'''
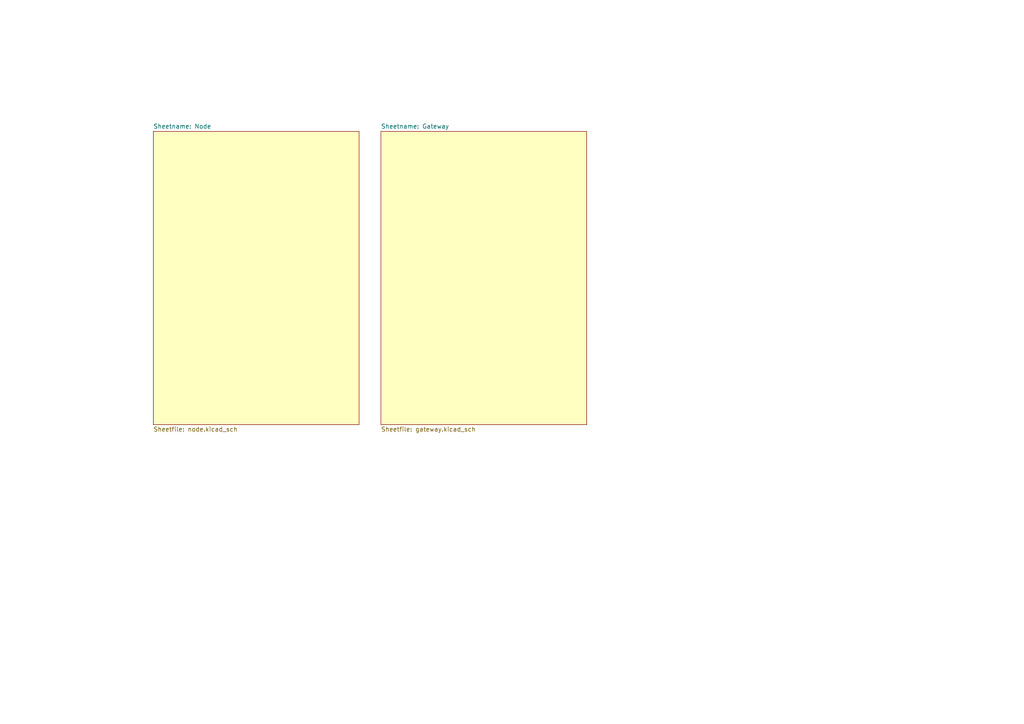
<source format=kicad_sch>
(kicad_sch
	(version 20231120)
	(generator "eeschema")
	(generator_version "8.0")
	(uuid "5a9b0855-d999-4a6c-acbe-89592a27acbb")
	(paper "A4")
	(lib_symbols)
	(sheet
		(at 110.49 38.1)
		(size 59.69 85.09)
		(fields_autoplaced yes)
		(stroke
			(width 0.1524)
			(type solid)
		)
		(fill
			(color 255 255 194 1.0000)
		)
		(uuid "62922b60-db64-414b-8a54-a9c82449b02f")
		(property "Sheetname" "Gateway"
			(at 110.49 37.3884 0)
			(show_name yes)
			(effects
				(font
					(size 1.27 1.27)
				)
				(justify left bottom)
			)
		)
		(property "Sheetfile" "gateway.kicad_sch"
			(at 110.49 123.7746 0)
			(show_name yes)
			(effects
				(font
					(size 1.27 1.27)
				)
				(justify left top)
			)
		)
		(instances
			(project "pcb_edspert_v3"
				(path "/5a9b0855-d999-4a6c-acbe-89592a27acbb"
					(page "3")
				)
			)
		)
	)
	(sheet
		(at 44.45 38.1)
		(size 59.69 85.09)
		(fields_autoplaced yes)
		(stroke
			(width 0.1524)
			(type solid)
		)
		(fill
			(color 255 255 194 1.0000)
		)
		(uuid "caf572d8-e9b8-4042-86ae-11b5f9c7b0c2")
		(property "Sheetname" "Node"
			(at 44.45 37.3884 0)
			(show_name yes)
			(effects
				(font
					(size 1.27 1.27)
				)
				(justify left bottom)
			)
		)
		(property "Sheetfile" "node.kicad_sch"
			(at 44.45 123.7746 0)
			(show_name yes)
			(effects
				(font
					(size 1.27 1.27)
				)
				(justify left top)
			)
		)
		(instances
			(project "pcb_edspert_v3"
				(path "/5a9b0855-d999-4a6c-acbe-89592a27acbb"
					(page "2")
				)
			)
		)
	)
	(sheet_instances
		(path "/"
			(page "1")
		)
	)
)

</source>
'''
:: The problem ::
When a line of the data holds the string "Sheetname", pick it out and copy it.

:: Written response ::
		(property "Sheetname" "Gateway"
		(property "Sheetname" "Node"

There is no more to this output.